New Delhi, April 26: CMC Limited has reported a rise of 24 per cent in revenues to Rs 763.67 crore in the year ended March 2004 from Rs 614.73 crore in the previous year.
The IT solutions provider’s profit-after-tax stood at Rs 47.99 crore, an increase of 30 per cent over the previous year. The consolidated revenues of the company along with its wholly-owned subsidiary CMC Americas Inc for 2003-04 was Rs 801.75 crore, an increase of 18 per cent over Rs 679.09 crore in the previous year.
The consolidated profit-after-tax increased by 23 per cent to Rs 44.77 crore.
The board has proposed a dividend of Rs 5.50 per share, subject to the shareholders’ approval.
“The revenue growth during the year has been mainly driven by customer services in the domestic market and systems integration solutions in the international market,” said CFO J. K. Gupta. A 19 per cent growth in international service revenue helped bring down the effective tax rate from 34.6 per cent to 27.0 per cent, he added.
“The company continues to focus on its core competencies which revolve around implementing complex systems integration solutions, hi-tech embedded systems design and development, end-to-end IT infrastructure management and the emerging areas of IT-enabled services and knowledge management services such as e-learning and corporate training,” MD and CEO R. Ramanan said.

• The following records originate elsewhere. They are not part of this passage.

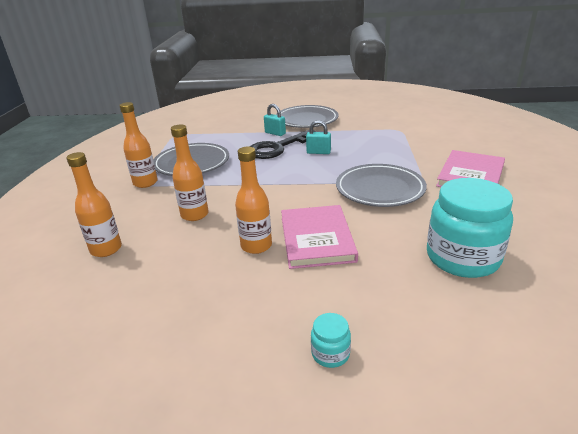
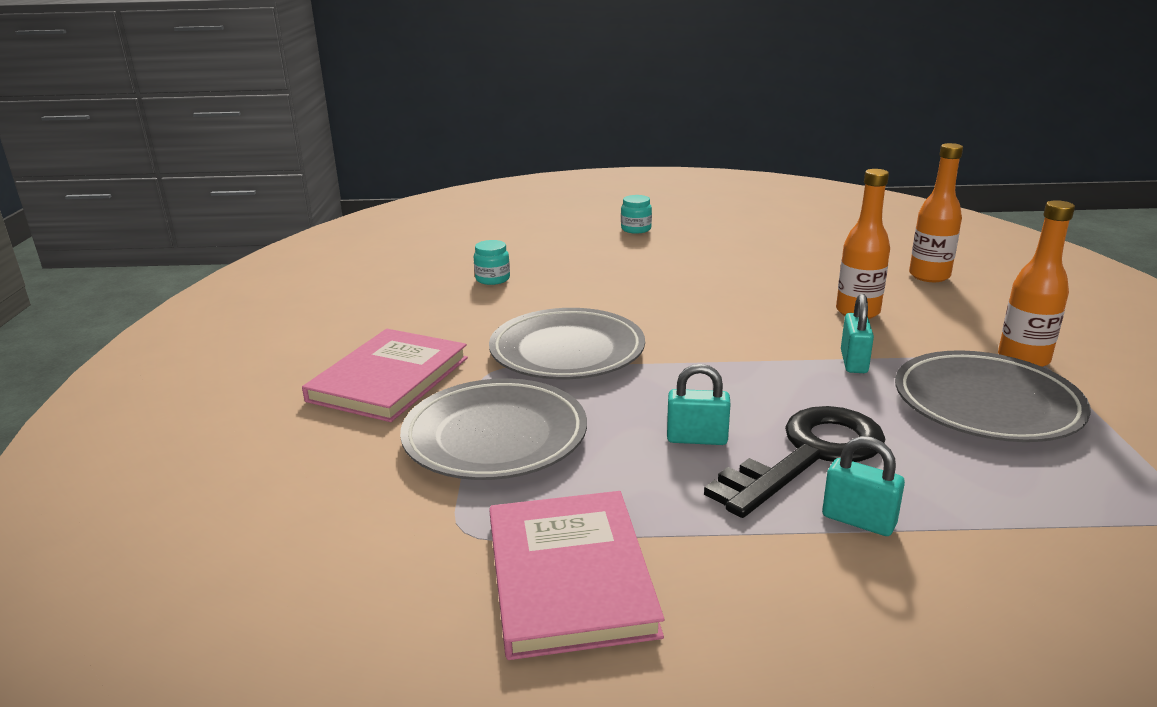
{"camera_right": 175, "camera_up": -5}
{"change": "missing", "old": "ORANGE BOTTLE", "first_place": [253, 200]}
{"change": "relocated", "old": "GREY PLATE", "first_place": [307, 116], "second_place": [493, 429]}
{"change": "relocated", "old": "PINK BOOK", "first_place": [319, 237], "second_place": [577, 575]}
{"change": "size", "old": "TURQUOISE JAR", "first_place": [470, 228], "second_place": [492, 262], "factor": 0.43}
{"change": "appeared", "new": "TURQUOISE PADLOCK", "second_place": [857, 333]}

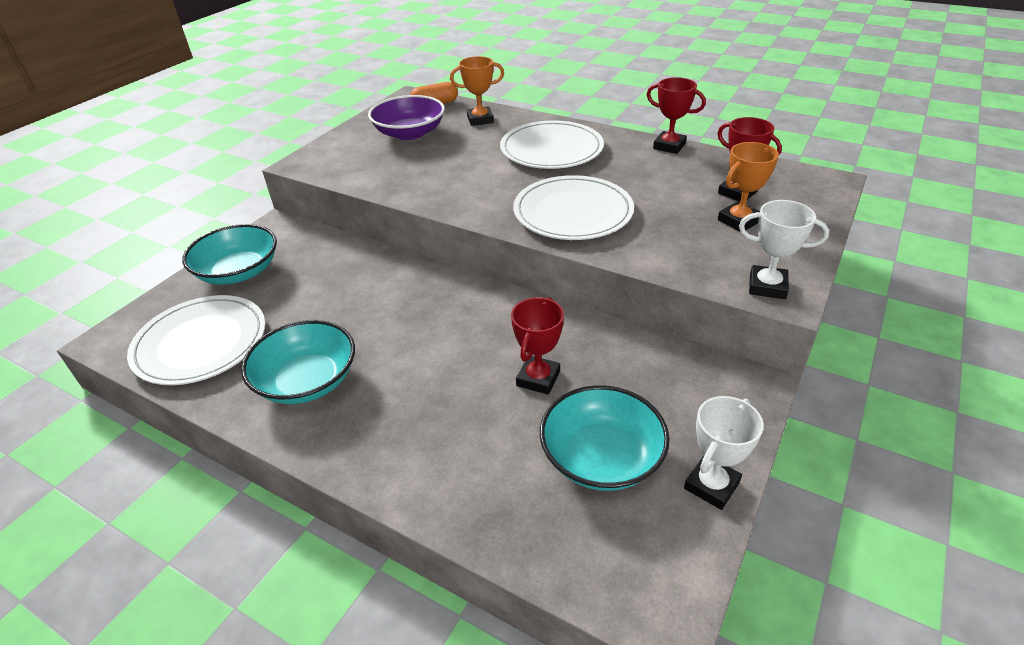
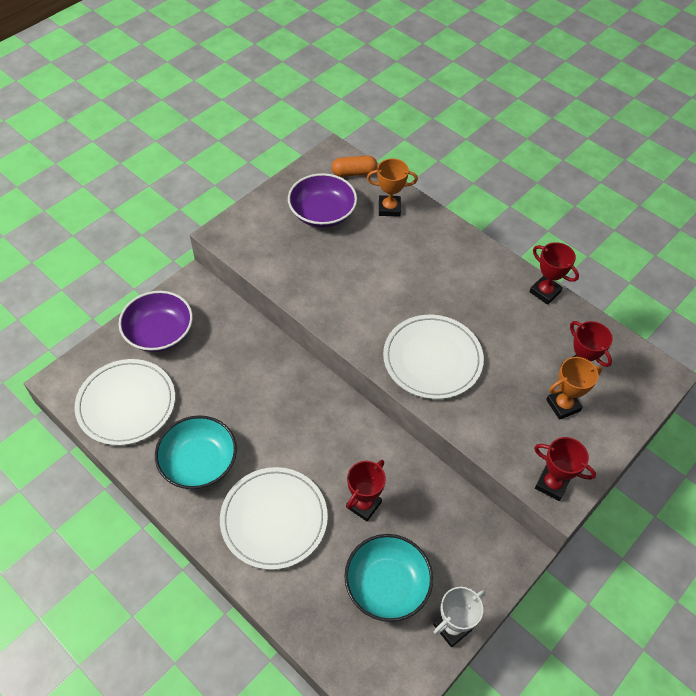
{"camera_right": 10, "camera_up": 15}
{"change": "colour", "old": "TURQUOISE BOWL", "new": "PURPLE BOWL", "first_place": [229, 254], "second_place": [156, 321]}
{"change": "relocated", "old": "WHITE PLATE", "first_place": [552, 144], "second_place": [274, 518]}
{"change": "colour", "old": "WHITE TROPHY", "new": "RED TROPHY", "first_place": [784, 249], "second_place": [565, 469]}

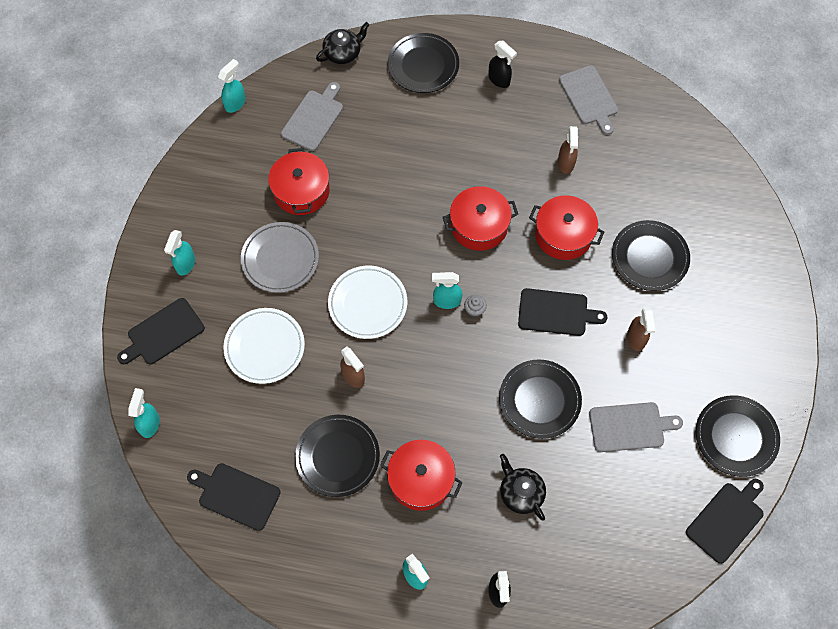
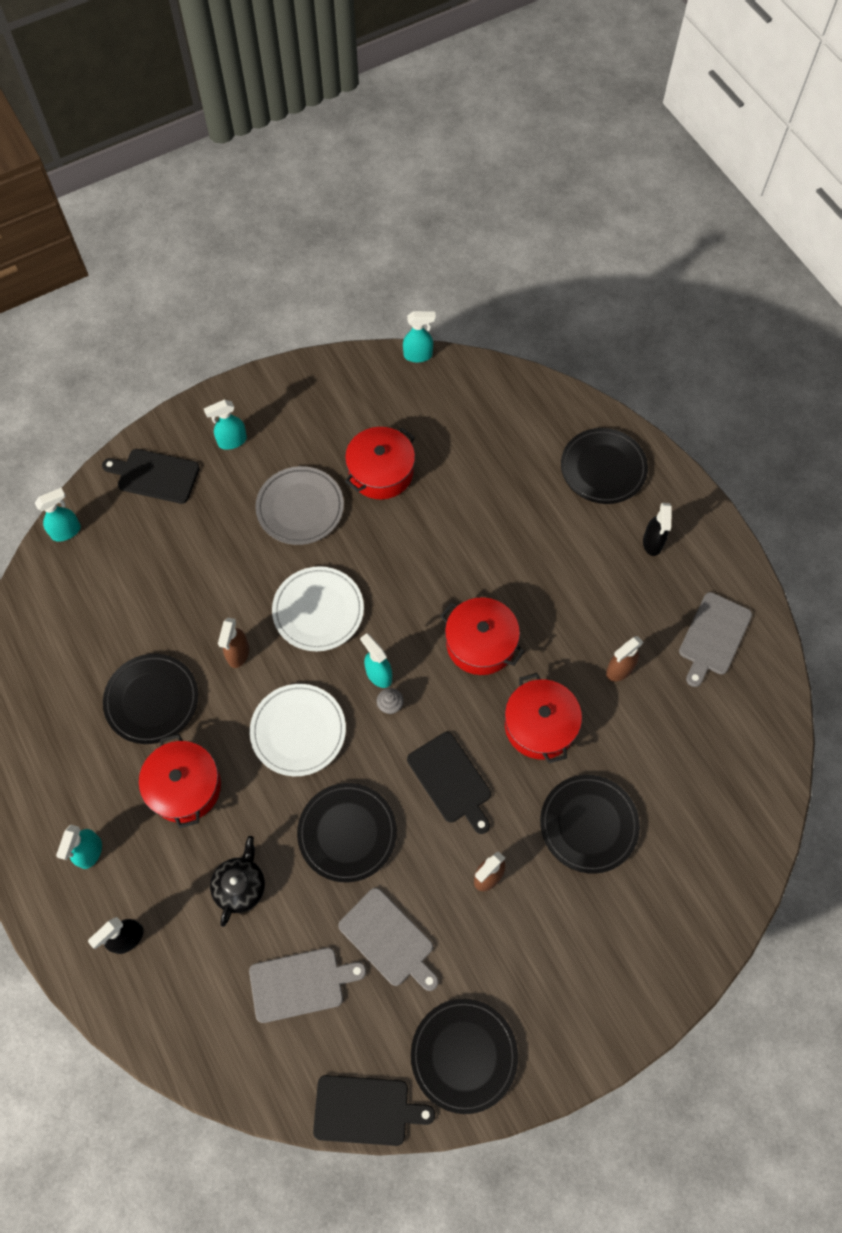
{"camera_right": 50, "camera_up": 0}
{"change": "missing", "old": "BLACK CUTTING BOARD", "first_place": [234, 497]}
{"change": "relocated", "old": "WHITE PLATE", "first_place": [264, 346], "second_place": [298, 730]}
{"change": "relocated", "old": "GREY CUTTING BOARD", "first_place": [312, 116], "second_place": [307, 985]}
{"change": "missing", "old": "BLACK TEAPOT", "first_place": [342, 43]}

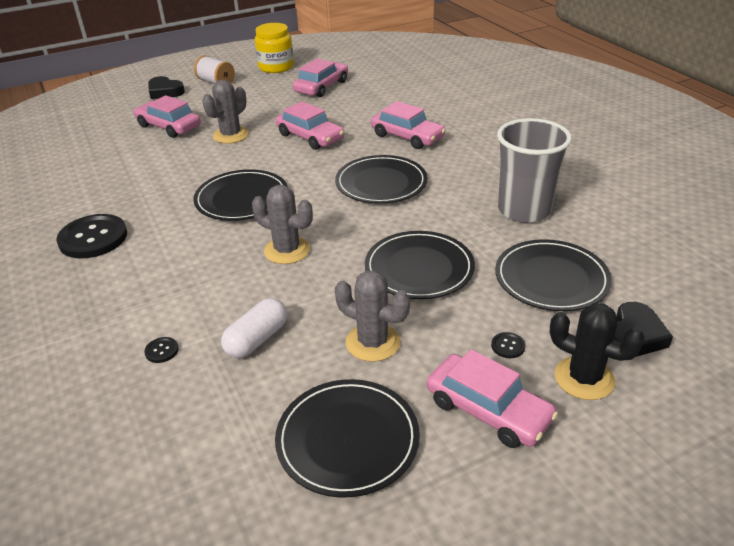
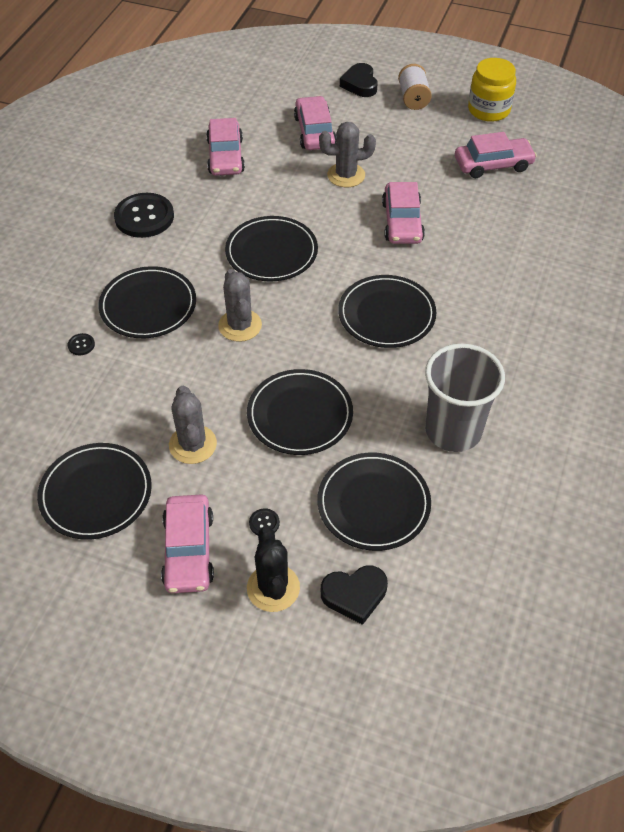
{"camera_right": 45, "camera_up": 15}
{"change": "missing", "old": "WHITE CAPSULE", "first_place": [254, 328]}
{"change": "relocated", "old": "PINK CAR", "first_place": [408, 125], "second_place": [225, 147]}
{"change": "appeared", "new": "BLACK PLATE", "second_place": [147, 302]}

The company had identified West Asia and Africa as areas with good opportunities and opened an office in Dubai in the beginning of the year to address these opportunities, he added.
The company tailored software for banking, securities, insurance, biometric solutions and railways. It has emerged as an important international player in the high-tech embedded systems area and is servicing a number of international clients.
The company has set up a centre in Hyderabad to develop FPGA-based solutions for one of the largest supplier of programmable logic solutions in the world.